# DATA SHOWN:
■ ■ ■ ■

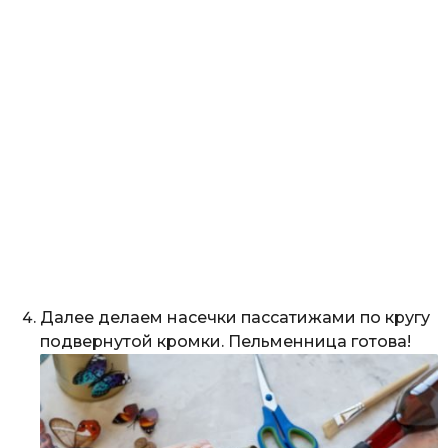
Далее делаем насечки пассатижами по кругу
подвернутой кромки. Пельменница готова!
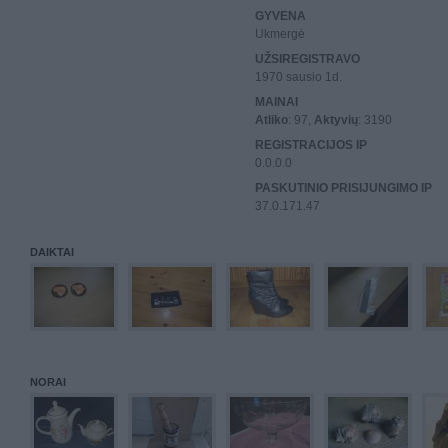
GYVENA
Ukmergė
UŽSIREGISTRAVO
1970 sausio 1d.
MAINAI
Atliko
: 97,
Aktyvių
: 3190
REGISTRACIJOS IP
0.0.0.0
PASKUTINIO PRISIJUNGIMO IP
37.0.171.47
DAIKTAI
NORAI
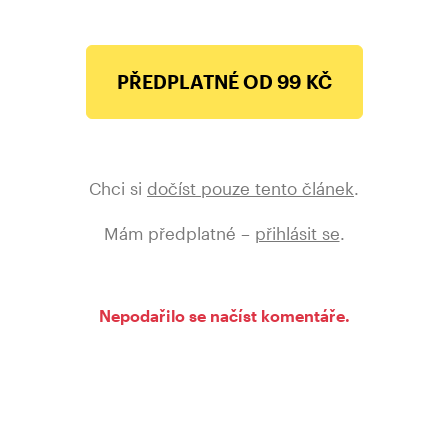
PŘEDPLATNÉ OD 99 KČ
Chci si
dočíst pouze tento článek
.
Mám předplatné –
přihlásit se
.
Nepodařilo se načíst komentáře.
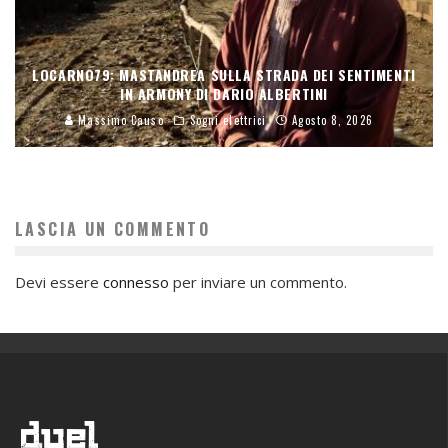
LOCARNO79: MASTANDREA SULLA STRADA DEI SENTIMENTI
IN ARMONY DI DARIO ALBERTINI
Massimo Causo
Sogni elettrici
Agosto 8, 2026
LASCIA UN COMMENTO
Devi essere
connesso
per inviare un commento.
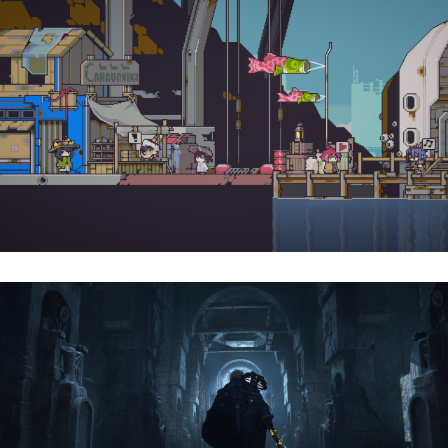
Doloc Town | Reseña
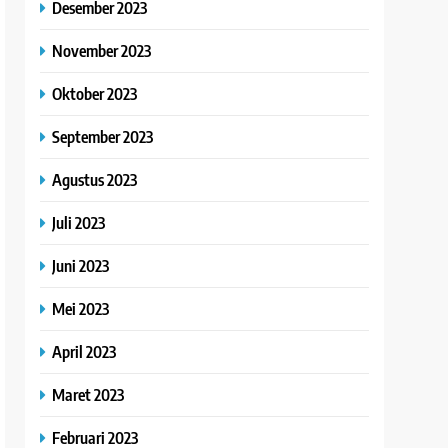
Desember 2023
November 2023
Oktober 2023
September 2023
Agustus 2023
Juli 2023
Juni 2023
Mei 2023
April 2023
Maret 2023
Februari 2023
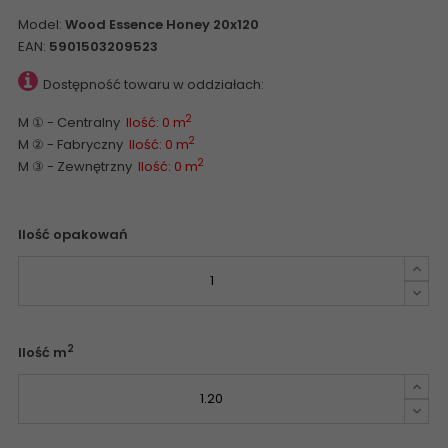
Model:
Wood Essence Honey 20x120
EAN:
5901503209523
Dostępność towaru w oddziałach:
2
M ① - Centralny
Ilość: 0 m
2
M ② - Fabryczny
Ilość: 0 m
2
M ③ - Zewnętrzny
Ilość: 0 m
Ilość opakowań
2
Ilość m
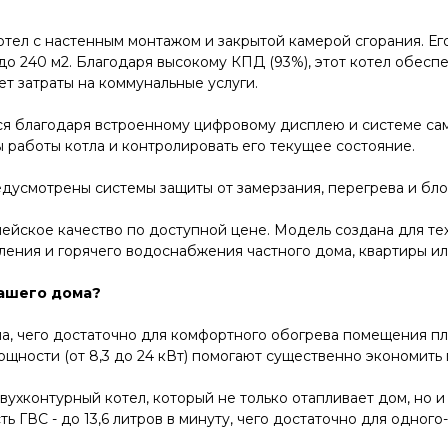
тел с настенным монтажом и закрытой камерой сгорания. Ег
 до 240 м2. Благодаря высокому КПД (93%), этот котел обесп
ет затраты на коммунальные услуги.
ется благодаря встроенному цифровому дисплею и системе са
 работы котла и контролировать его текущее состояние.
едусмотрены системы защиты от замерзания, перегрева и бл
ропейское качество по доступной цене. Модель создана для тех
ения и горячего водоснабжения частного дома, квартиры ил
вашего дома?
пла, чего достаточно для комфортного обогрева помещения 
ощности (от 8,3 до 24 кВт) помогают существенно экономить 
 двухконтурный котел, который не только отапливает дом, но 
ь ГВС - до 13,6 литров в минуту, чего достаточно для одного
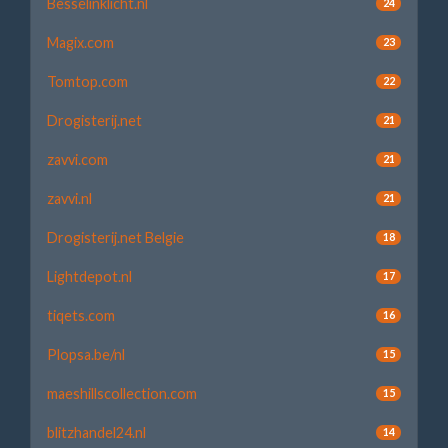
Besselinklicht.nl
24
Magix.com
23
Tomtop.com
22
Drogisterij.net
21
zavvi.com
21
zavvi.nl
21
Drogisterij.net Belgie
18
Lightdepot.nl
17
tiqets.com
16
Plopsa.be/nl
15
maeshillscollection.com
15
blitzhandel24.nl
14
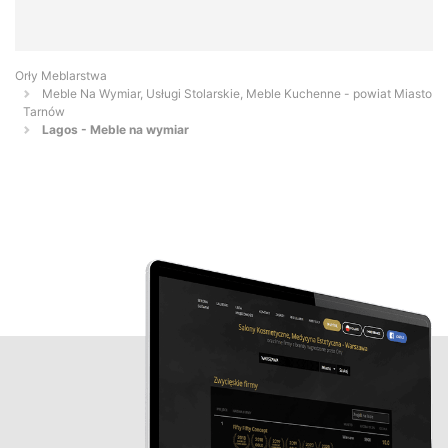
Orły Meblarstwa
Meble Na Wymiar, Usługi Stolarskie, Meble Kuchenne - powiat Miasto
Tarnów
Lagos - Meble na wymiar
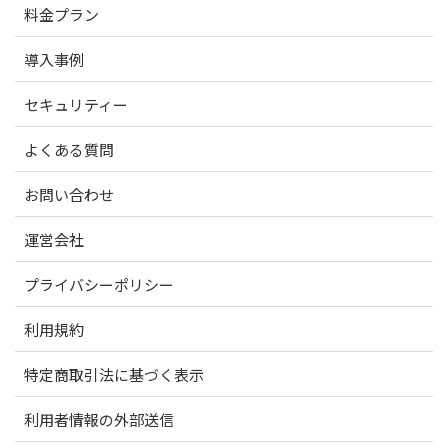
料金プラン
導入事例
セキュリティー
よくある質問
お問い合わせ
運営会社
プライバシーポリシー
利用規約
特定商取引法に基づく表示
利用者情報の外部送信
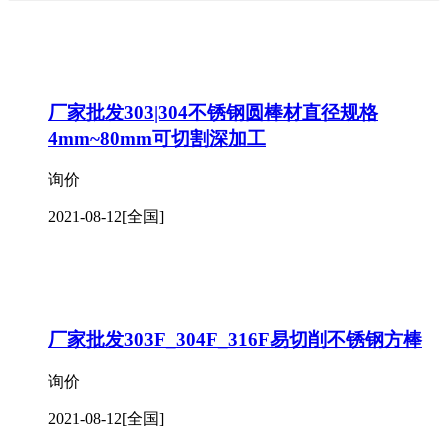
厂家批发303|304不锈钢圆棒材直径规格
4mm~80mm可切割深加工
询价
2021-08-12
[全国]
厂家批发303F_304F_316F易切削不锈钢方棒
询价
2021-08-12
[全国]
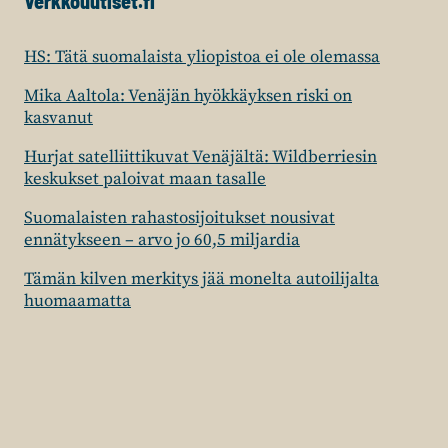
Verkkouutiset.fi
HS: Tätä suomalaista yliopistoa ei ole olemassa
Mika Aaltola: Venäjän hyökkäyksen riski on
kasvanut
Hurjat satelliittikuvat Venäjältä: Wildberriesin
keskukset paloivat maan tasalle
Suomalaisten rahastosijoitukset nousivat
ennätykseen – arvo jo 60,5 miljardia
Tämän kilven merkitys jää monelta autoilijalta
huomaamatta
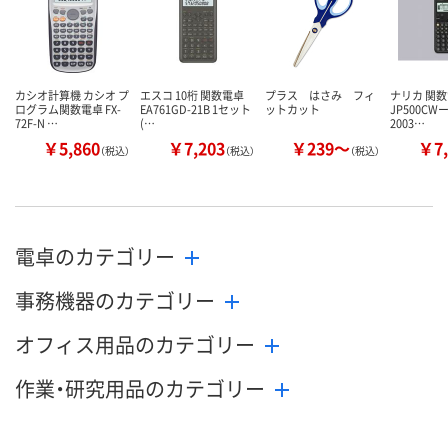
カシオ計算機 カシオ プ
エスコ 10桁 関数電卓
プラス はさみ フィ
ナリカ 関数
ログラム関数電卓 FX-
EA761GD-21B 1セット
ットカット
JP500CWー
72F-N …
(…
2003…
￥5,860
￥7,203
￥239～
￥7,
（税込）
（税込）
（税込）
電卓のカテゴリー
事務機器のカテゴリー
オフィス用品のカテゴリー
作業・研究用品のカテゴリー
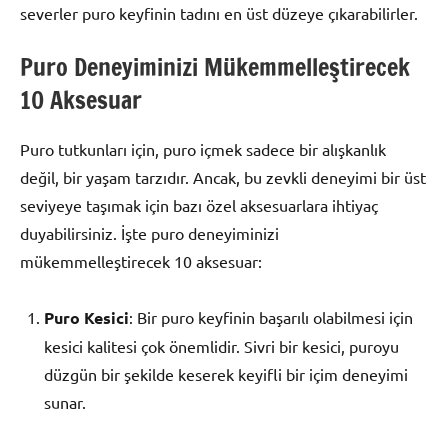
severler puro keyfinin tadını en üst düzeye çıkarabilirler.
Puro Deneyiminizi Mükemmelleştirecek
10 Aksesuar
Puro tutkunları için, puro içmek sadece bir alışkanlık
değil, bir yaşam tarzıdır. Ancak, bu zevkli deneyimi bir üst
seviyeye taşımak için bazı özel aksesuarlara ihtiyaç
duyabilirsiniz. İşte puro deneyiminizi
mükemmelleştirecek 10 aksesuar:
Puro Kesici
: Bir puro keyfinin başarılı olabilmesi için
kesici kalitesi çok önemlidir. Sivri bir kesici, puroyu
düzgün bir şekilde keserek keyifli bir içim deneyimi
sunar.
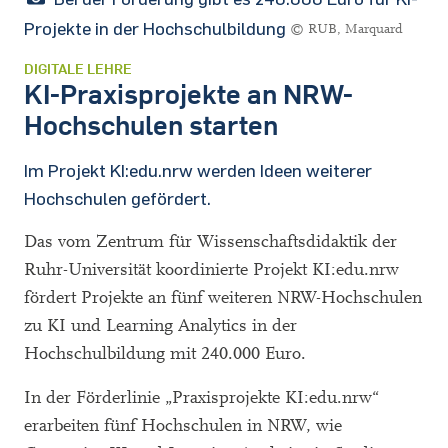
Projekte in der Hochschulbildung
© RUB, Marquard
DIGITALE LEHRE
KI-Praxisprojekte an NRW-
Hochschulen starten
Im Projekt KI:edu.nrw werden Ideen weiterer
Hochschulen gefördert.
Das vom Zentrum für Wissenschaftsdidaktik der
Ruhr-Universität koordinierte Projekt KI:edu.nrw
fördert Projekte an fünf weiteren NRW-Hochschulen
zu KI und Learning Analytics in der
Hochschulbildung mit 240.000 Euro.
In der Förderlinie „Praxisprojekte KI:edu.nrw“
erarbeiten fünf Hochschulen in NRW, wie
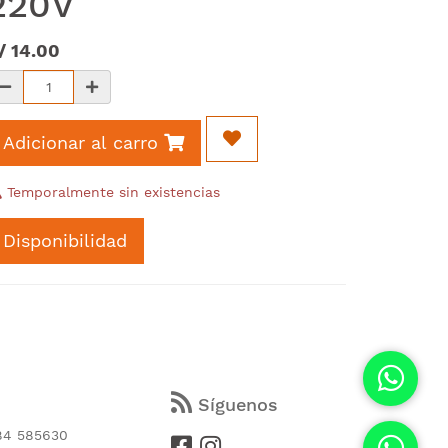
220V
/
14.00
Adicionar al carro
Temporalmente sin existencias
Disponibilidad
s
Síguenos
84 585630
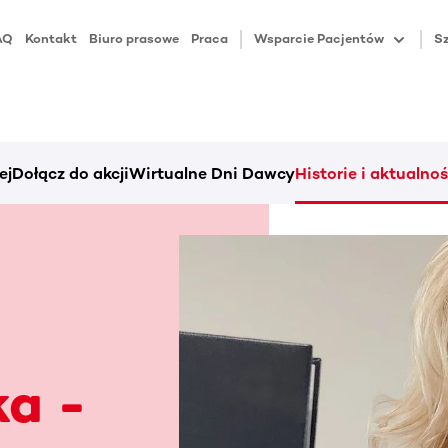
AQ
Kontakt
Biuro prasowe
Praca
Wsparcie Pacjentów
Sz
ej
Dołącz do akcji
Wirtualne Dni Dawcy
Historie i aktualnoś
ka -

■ ■ ■ ■

# WHAT THE TASK REQUIRES:
Go through the listing above and return each line where the word "keyfinin" occurs.

# ANSWER SECTION:
severler puro keyfinin tadını en üst düzeye çıkarabilirler.
: Bir puro keyfinin başarılı olabilmesi için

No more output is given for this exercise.